Fed and BoE raise interest rates. The Federal Reserve (Fed) on Wednesday raised its key interest rate by three-quarters of a percentage point and forecast it will go even higher to combat inflation. However, the central bank signalled it may be nearing a turning point in rate increases in what has become the steepest tightening in the US since the early 1980s. Close on the heels of the Fed’s move, the Bank of England on Thursday also raised interest rates by three quarters of a percentage point to three percent - the biggest hike in over 30 years. It also forecasts that the UK is facing a “very challenging” two-year recession - which would be the longest on record. Through these measures, the central banks are trying to bring multi-decade high inflation rates in their home countries under control.
Eurozone inflation hits record high of 10.7 percent. A surprising jump in consumer prices in the eurozone indicates that inflation dug itself deeper across the currency bloc despite slowing growth. Eurozone headline and core inflation surprised remarkably on the upside, rising to new all-time highs of 10.7 percent and five percent year-on-year respectively in October, flash data from Eurostat showed on Monday. Headline inflation rose from 9.9 percent, above the consensus estimate of 10.3 percent. Core inflation rose from 4.8 percent to five percent year-on-year, in line with consensus. The European Central bank, with a mandate to keep inflation in the eurozone close to two percent, over the summer, reversed the decade long trend of negative interest rates in a bid to curb price increases.

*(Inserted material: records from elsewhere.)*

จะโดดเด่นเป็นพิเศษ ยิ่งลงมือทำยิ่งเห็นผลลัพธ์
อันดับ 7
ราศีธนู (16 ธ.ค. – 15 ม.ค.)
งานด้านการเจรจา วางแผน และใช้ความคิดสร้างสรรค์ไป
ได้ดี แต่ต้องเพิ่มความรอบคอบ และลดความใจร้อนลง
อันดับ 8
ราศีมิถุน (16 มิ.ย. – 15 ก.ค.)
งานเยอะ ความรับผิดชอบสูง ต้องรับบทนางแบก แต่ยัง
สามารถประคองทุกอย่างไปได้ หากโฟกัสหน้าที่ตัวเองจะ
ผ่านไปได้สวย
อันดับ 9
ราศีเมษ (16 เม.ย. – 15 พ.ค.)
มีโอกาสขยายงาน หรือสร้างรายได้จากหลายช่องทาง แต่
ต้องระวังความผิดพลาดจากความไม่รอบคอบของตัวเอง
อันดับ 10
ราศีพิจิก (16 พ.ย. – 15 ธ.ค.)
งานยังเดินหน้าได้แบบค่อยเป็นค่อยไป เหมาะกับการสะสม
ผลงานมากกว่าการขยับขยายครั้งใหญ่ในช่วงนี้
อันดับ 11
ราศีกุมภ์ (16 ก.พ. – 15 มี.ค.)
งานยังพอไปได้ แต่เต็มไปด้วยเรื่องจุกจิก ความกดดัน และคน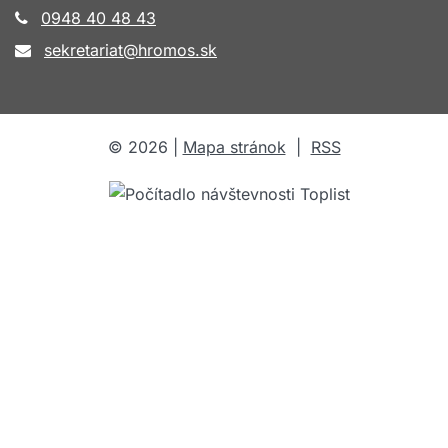
0948 40 48 43
sekretariat@hromos.sk
©
2026
|
Mapa stránok
|
RSS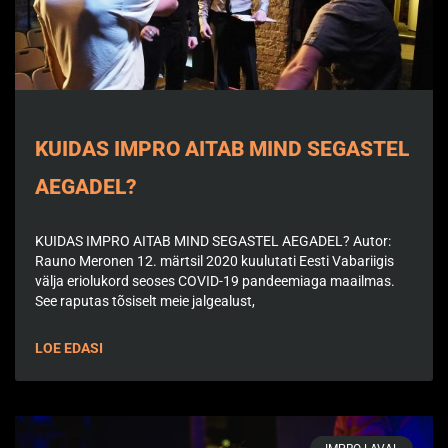
KUIDAS IMPRO AITAB MIND SEGASTEL
AEGADEL?
KUIDAS IMPRO AITAB MIND SEGASTEL AEGADEL? Autor:
Rauno Meronen 12. märtsil 2020 kuulutati Eesti Vabariigis
välja eriolukord seoses COVID-19 pandeemiaga maailmas.
See raputas tõsiselt meie jalgealust,
LOE EDASI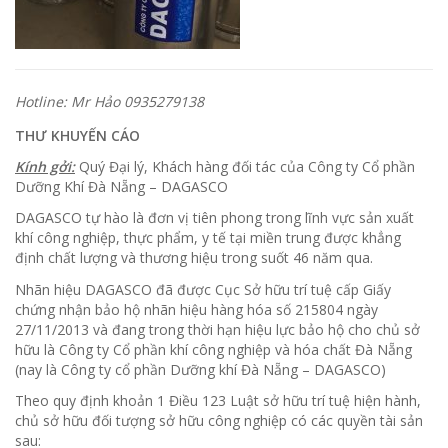
Hotline: Mr Hảo 0935279138
THƯ KHUYẾN CÁO
Kính gởi:
Quý Đại lý, Khách hàng đối tác của Công ty Cổ phần
Dưỡng Khí Đà Nẵng – DAGASCO
DAGASCO tự hào là đơn vị tiên phong trong lĩnh vực sản xuất
khí công nghiệp, thực phẩm, y tế tại miền trung được khẳng
định chất lượng và thương hiệu trong suốt 46 năm qua.
Nhãn hiệu DAGASCO đã được Cục Sở hữu trí tuệ cấp Giấy
chứng nhận bảo hộ nhãn hiệu hàng hóa số 215804 ngày
27/11/2013 và đang trong thời hạn hiệu lực bảo hộ cho chủ sở
hữu là Công ty Cổ phần khí công nghiệp và hóa chất Đà Nẵng
(nay là Công ty cổ phần Dưỡng khí Đà Nẵng – DAGASCO)
Theo quy định khoản 1 Điều 123 Luật sở hữu trí tuệ hiện hành,
chủ sở hữu đối tượng sở hữu công nghiệp có các quyền tài sản
sau: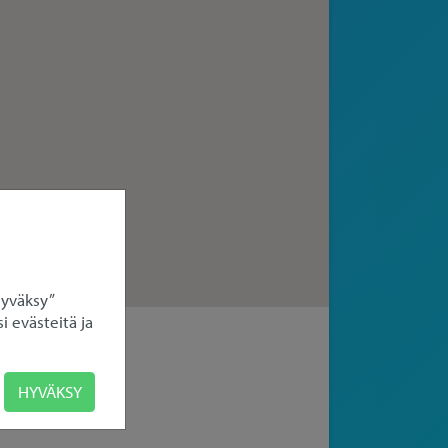
Hyväksy”
i evästeitä ja
HYVÄKSY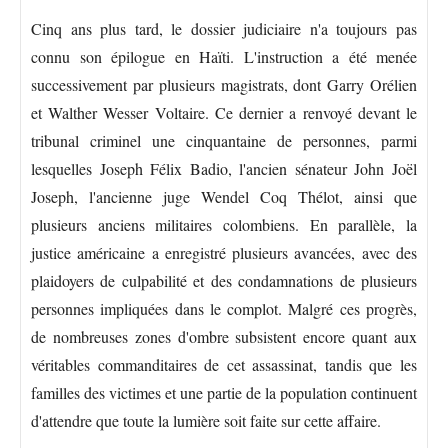
Cinq ans plus tard, le dossier judiciaire n'a toujours pas
connu son épilogue en Haïti. L'instruction a été menée
successivement par plusieurs magistrats, dont Garry Orélien
et Walther Wesser Voltaire. Ce dernier a renvoyé devant le
tribunal criminel une cinquantaine de personnes, parmi
lesquelles Joseph Félix Badio, l'ancien sénateur John Joël
Joseph, l'ancienne juge Wendel Coq Thélot, ainsi que
plusieurs anciens militaires colombiens. En parallèle, la
justice américaine a enregistré plusieurs avancées, avec des
plaidoyers de culpabilité et des condamnations de plusieurs
personnes impliquées dans le complot. Malgré ces progrès,
de nombreuses zones d'ombre subsistent encore quant aux
véritables commanditaires de cet assassinat, tandis que les
familles des victimes et une partie de la population continuent
d'attendre que toute la lumière soit faite sur cette affaire.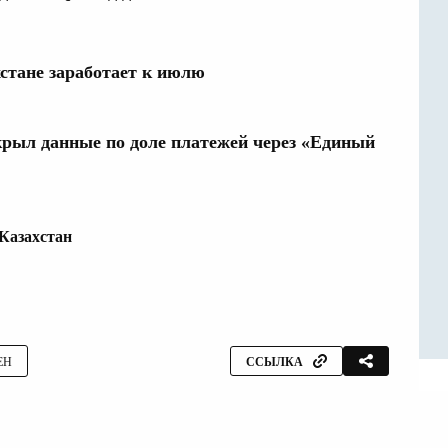
стане заработает к июлю
рыл данные по доле платежей через «Единый
Казахстан
ЕН
ССЫЛКА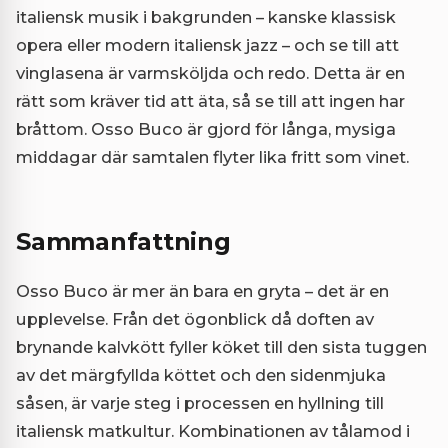
italiensk musik i bakgrunden – kanske klassisk
opera eller modern italiensk jazz – och se till att
vinglasena är varmsköljda och redo. Detta är en
rätt som kräver tid att äta, så se till att ingen har
bråttom. Osso Buco är gjord för långa, mysiga
middagar där samtalen flyter lika fritt som vinet.
Sammanfattning
Osso Buco är mer än bara en gryta – det är en
upplevelse. Från det ögonblick då doften av
brynande kalvkött fyller köket till den sista tuggen
av det märgfyllda köttet och den sidenmjuka
såsen, är varje steg i processen en hyllning till
italiensk matkultur. Kombinationen av tålamod i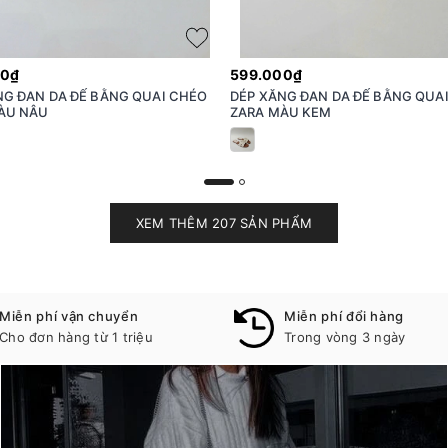
00₫
599.000₫
NG ĐAN DA ĐẾ BẰNG QUAI CHÉO
DÉP XĂNG ĐAN DA ĐẾ BẰNG QUA
ÀU NÂU
ZARA MÀU KEM
XEM THÊM 207 SẢN PHẨM
Miễn phí vận chuyển
Miễn phí đổi hàng
Cho đơn hàng từ 1 triệu
Trong vòng 3 ngày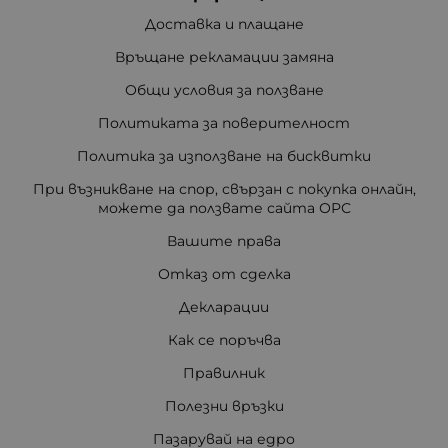
Доставка и плащане
Връщане рекламации замяна
Общи условия за ползване
Политиката за поверителност
Политика за използване на бисквитки
При възникване на спор, свързан с покупка онлайн,
можете да ползвате сайта ОРС
Вашите права
Отказ от сделка
Декларации
Как се поръчва
Правилник
Полезни връзки
Пазарувай на едро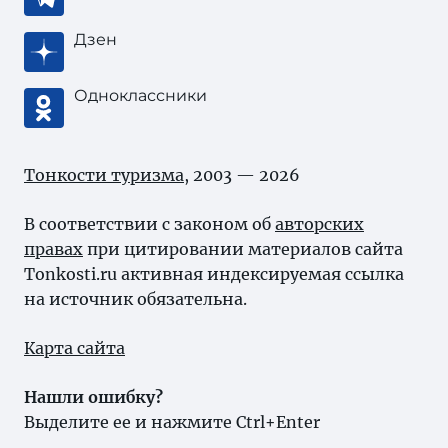
Дзен
Одноклассники
Тонкости туризма
, 2003 — 2026
В соответствии с законом об
авторских
правах
при цитировании материалов сайта
Tonkosti.ru активная индексируемая ссылка
на источник обязательна.
Карта сайта
Нашли ошибку?
Выделите ее и нажмите Ctrl+Enter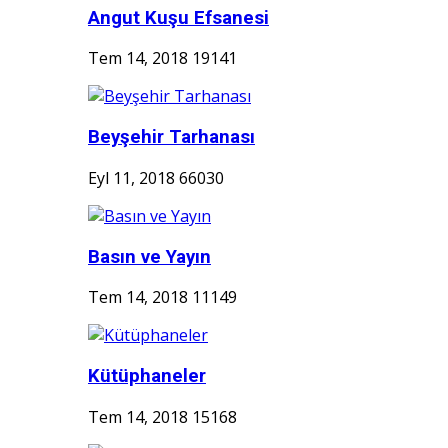
Angut Kuşu Efsanesi
Tem 14, 2018
19141
Beyşehir Tarhanası
Eyl 11, 2018
66030
Basın ve Yayın
Tem 14, 2018
11149
Kütüphaneler
Tem 14, 2018
15168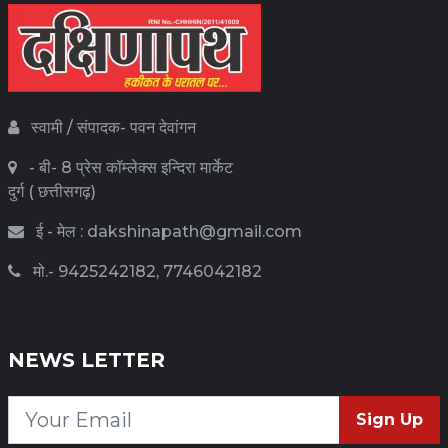
स्वामी / संपादक- पवन देवांगन
- बी- 8 प्रेस कॉम्लेक्स इन्दिरा मार्केट
दुर्ग ( छत्तीसगढ़)
ई - मेल : dakshinapath@gmail.com
मो.- 9425242182, 7746042182
NEWS LETTER
Sign Up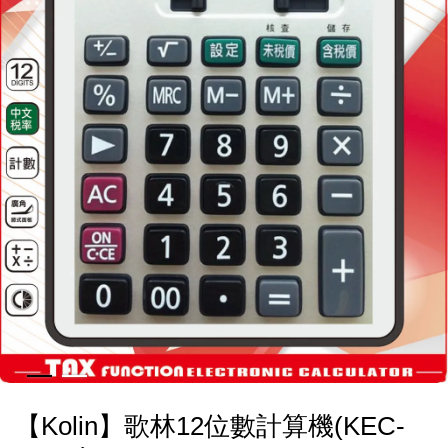
【Kolin】歌林12位數計算機(KEC-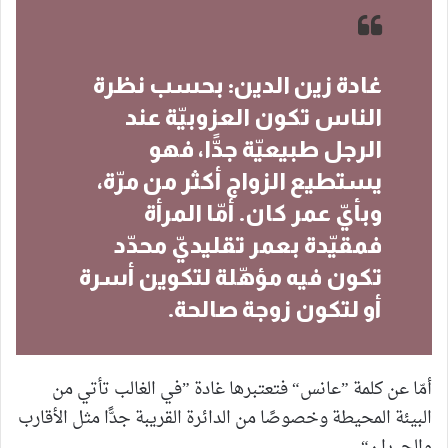
غادة زين الدين: بحسب نظرة
الناس تكون العزوبيّة عند
الرجل طبيعيّة جدًّا، فهو
يستطيع الزواج أكثر من مرّة،
وبأيّ عمر كان. أمّا المرأة
فمقيّدة بعمر تقليديّ محدّد
تكون فيه مؤهّلة لتكوين أسرة
أو لتكون زوجة صالحة.
أمّا عن كلمة ”عانس“ فتعتبرها غادة ”في الغالب تأتي من
البيئة المحيطة وخصوصًا من الدائرة القريبة جدًّا مثل الأقارب
والجيران“.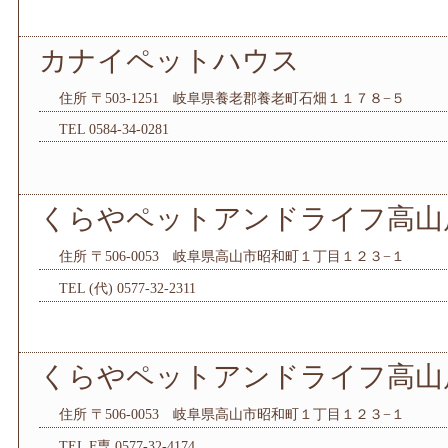
カナイペットハウス
住所 〒503-1251 岐阜県養老郡養老町石畑１１７８−５
TEL 0584-34-0281
くらやペットアンドライフ高山
住所 〒506-0053 岐阜県高山市昭和町１丁目１２３−１
TEL (代) 0577-32-2311
くらやペットアンドライフ高山
住所 〒506-0053 岐阜県高山市昭和町１丁目１２３−１
TEL F専 0577-32-4174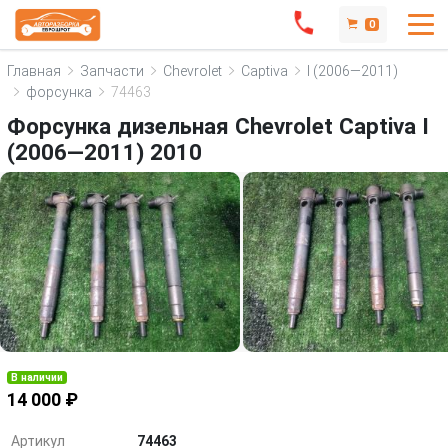
0
Главная
Запчасти
Chevrolet
Captiva
I (2006—2011)
форсунка
74463
Форсунка дизельная Chevrolet Captiva I
(2006—2011) 2010
В наличии
14 000 ₽
Артикул
74463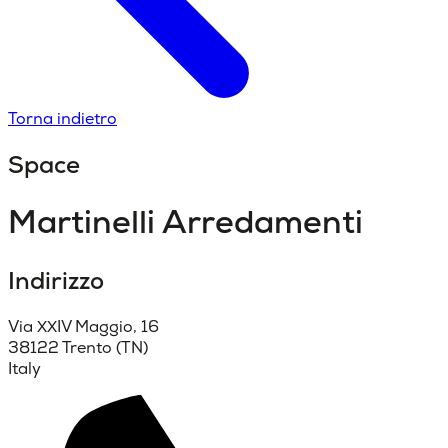
Torna indietro
Space
Martinelli Arredamenti
Indirizzo
Via XXIV Maggio, 16
38122 Trento (TN)
Italy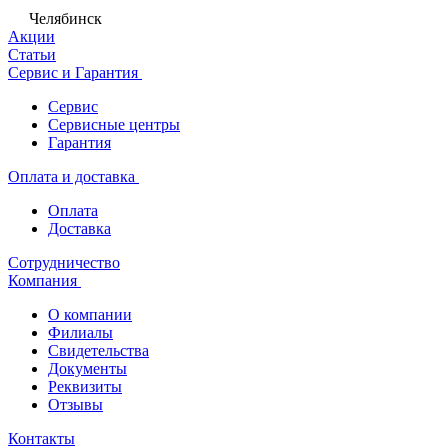
Челябинск
Акции
Статьи
Сервис и Гарантия
Сервис
Сервисные центры
Гарантия
Оплата и доставка
Оплата
Доставка
Сотрудничество
Компания
О компании
Филиалы
Свидетельства
Документы
Реквизиты
Отзывы
Контакты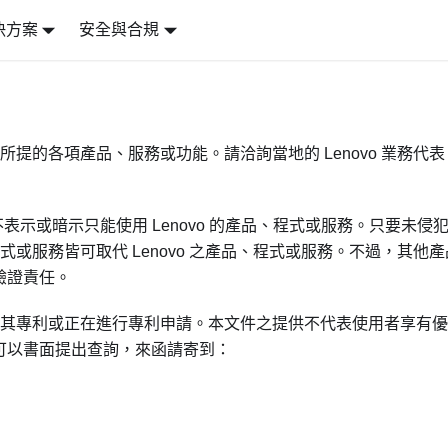
決方案
安全與合規
件所提的各項產品、服務或功能。請洽詢當地的 Lenovo 業務代
不表示或暗示只能使用 Lenovo 的產品、程式或服務。只要未侵
程式或服務皆可取代 Lenovo 之產品、程式或服務。不過，其他
驗證責任。
擁有其專利或正在進行專利申請。本文件之提供不代表使用者享有優
可以書面提出查詢，來函請寄到：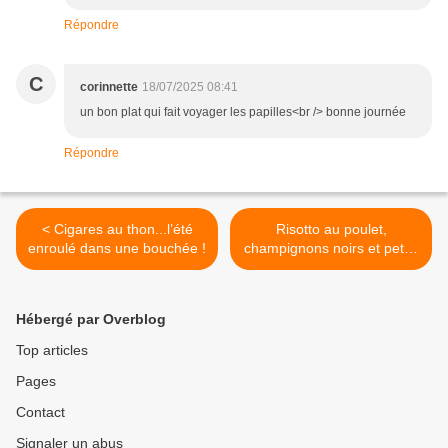
Répondre
C
corinnette
18/07/2025 08:41
un bon plat qui fait voyager les papilles<br /> bonne journée
Répondre
< Cigares au thon...l’été
Risotto au poulet,
enroulé dans une bouchée !
champignons noirs et petits
pois frais. >
Hébergé par Overblog
Top articles
Pages
Contact
Signaler un abus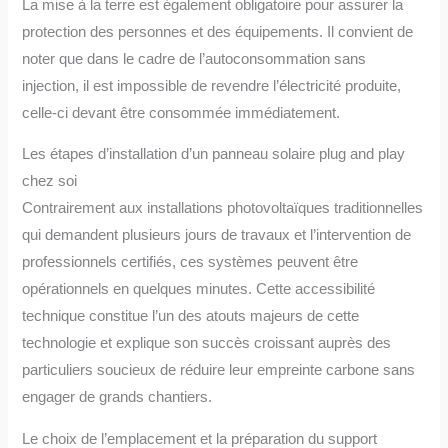
La mise à la terre est également obligatoire pour assurer la
protection des personnes et des équipements. Il convient de
noter que dans le cadre de l’autoconsommation sans
injection, il est impossible de revendre l’électricité produite,
celle-ci devant être consommée immédiatement.
Les étapes d’installation d’un panneau solaire plug and play
chez soi
Contrairement aux installations photovoltaïques traditionnelles
qui demandent plusieurs jours de travaux et l’intervention de
professionnels certifiés, ces systèmes peuvent être
opérationnels en quelques minutes. Cette accessibilité
technique constitue l’un des atouts majeurs de cette
technologie et explique son succès croissant auprès des
particuliers soucieux de réduire leur empreinte carbone sans
engager de grands chantiers.
Le choix de l’emplacement et la préparation du support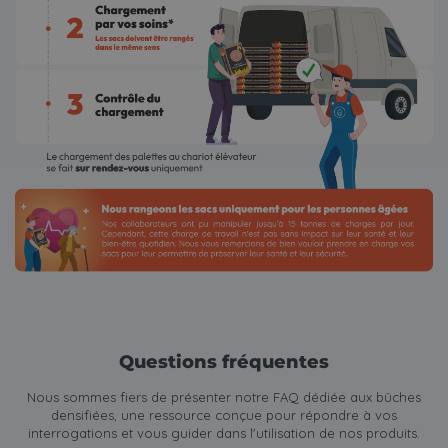
Questions fréquentes
Nous sommes fiers de présenter notre FAQ dédiée aux
bûches
densifiées
, une ressource conçue pour répondre à vos
interrogations et vous guider dans l'utilisation de nos produits.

UK mortgage approvals fall sharply in September. Bank of England data suggests that the number of mortgage approvals made to home-buyers fell significantly in September, as a result of increased borrower costs. Mortgage approvals for house purchases fell to 66,800 from 74,400 the prior month - on the heels of rising interest rates targeting multi-decade high inflation and the start of the negative effects of the mini-budget, according to analysts. "September's money and credit figures point to further signs that consumers have become more cautious in response to the weakening economic outlook," said Ashley Webb, UK economist at consultancy Capital Economics.
China’s factory activity contracts in October as coronavirus curbs weigh on economy. China’s factory activity, a leading indicator to overall performance, fell in October due to frequent Covid lockdowns, the National Bureau of Statistics (NBS) said on Monday. The NBS Manufacturing Purchasing Managers Index (PMI) fell to 49.2 in October from 50.1 the prior month, below the 50 level that separates expansion from contraction, amid Covid-19 restrictions in several Chinese cities. “The official PMIs point to a further loss of momentum in this month as virus disruptions worsened and export orders remained under pressure,” said Zichun Huang, China economist at Capital Economics.
RBA raises cash rate by 0.25 per cent. Australia’s central bank lifted interest rates by a quarter-percentage point on Tuesday and signalled further increases as it battles rising inflation. The Reserve Bank of Australia has hiked the official interest rate by 0.25 percentage points, the seventh straight rise in a steep tightening cycle aimed at bringing inflation under control. The increase was in line with expectations and means the overnight cash rate has jumped from 0.1 percent to 2.85 percent since early May, the fastest tightening cycle in almost 30 years. Today's hike means the average Australian with a $500,000 mortgage would be forking out around $74 more a month, after having seen their mortgage repayments rise by a monthly total of $760 since the start of this interest hike cycle in May 2022.